A sinus septum is a bony partition inside the maxillary sinus that divides it into two or more compartments. Septae are present in approximately 25–35% of patients and can complicate lateral window sinus lift by requiring two separate window approaches if the septum runs through the graft field. CBCT identifies septae before surgery, allowing the surgeon to plan window placement to avoid them or plan a modified access.
Can both sinuses be lifted at the same appointment?
Yes. Bilateral lateral window sinus lifts are commonly performed at the same appointment to reduce the total number of surgical visits. The combined procedure takes approximately 2–3 hours under local anaesthesia. For Kiwi patients making the trip to Hyderabad, bilateral simultaneous lift avoids a second trip solely for the second side.
What is the difference between sinus lift and zygomatic implants for a severely resorbed maxilla?

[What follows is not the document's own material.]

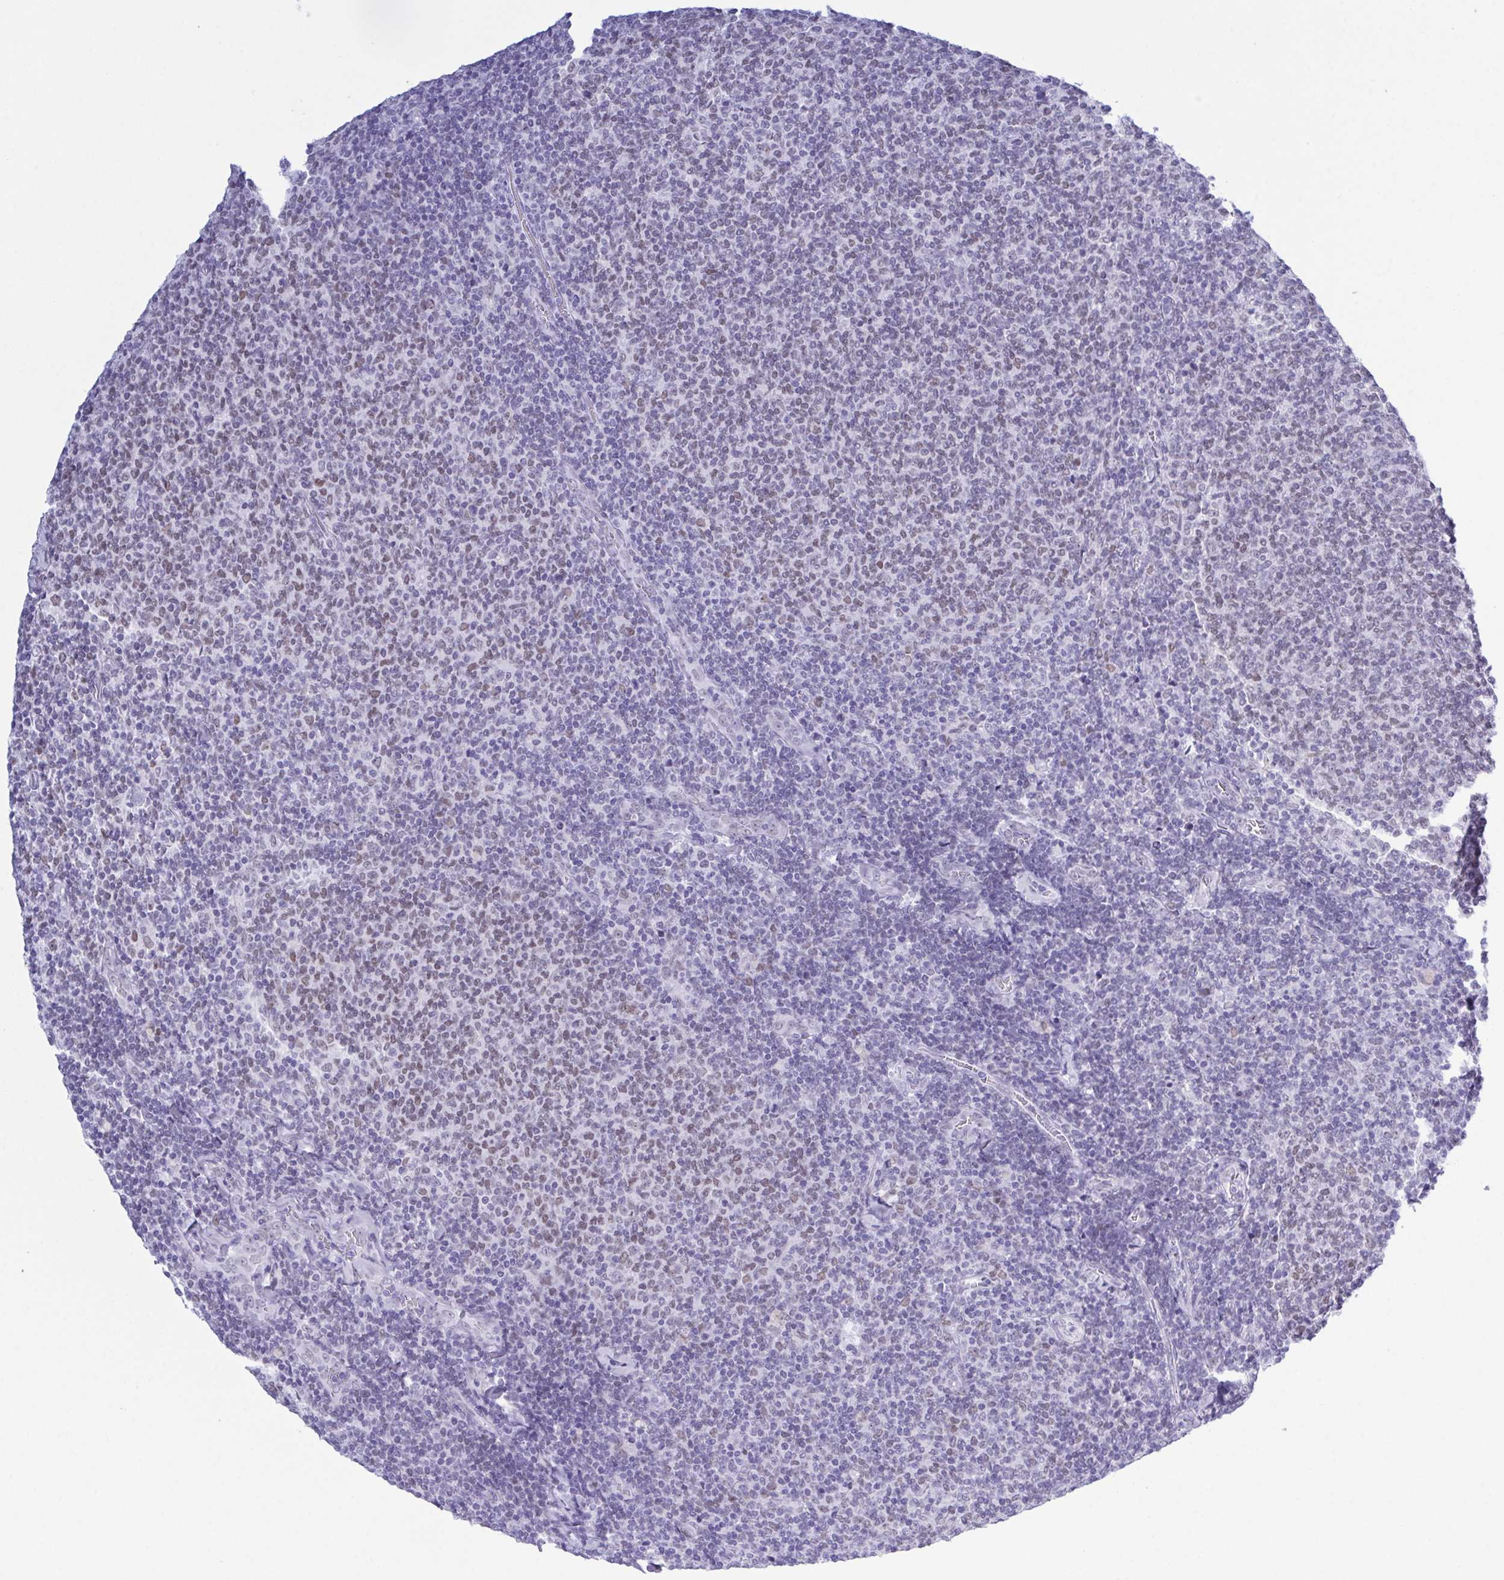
{"staining": {"intensity": "weak", "quantity": "25%-75%", "location": "nuclear"}, "tissue": "lymphoma", "cell_type": "Tumor cells", "image_type": "cancer", "snomed": [{"axis": "morphology", "description": "Malignant lymphoma, non-Hodgkin's type, Low grade"}, {"axis": "topography", "description": "Lymph node"}], "caption": "Immunohistochemical staining of lymphoma displays weak nuclear protein expression in about 25%-75% of tumor cells. The staining is performed using DAB (3,3'-diaminobenzidine) brown chromogen to label protein expression. The nuclei are counter-stained blue using hematoxylin.", "gene": "SUGP2", "patient": {"sex": "male", "age": 52}}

For maxillae with < 3 mm of posterior bone, large-volume bilateral sinus lifts with 6–9 months healing before implant placement is the conventional pathway. Zygomatic implants bypass the sinus entirely by anchoring in the zygomatic buttress, these can often be loaded immediately. The tradeoff is higher surgical complexity, general anaesthesia requirement, and a different risk profile. The CBCT-derived bone volume and patient's systemic status guide which approach is appropriate.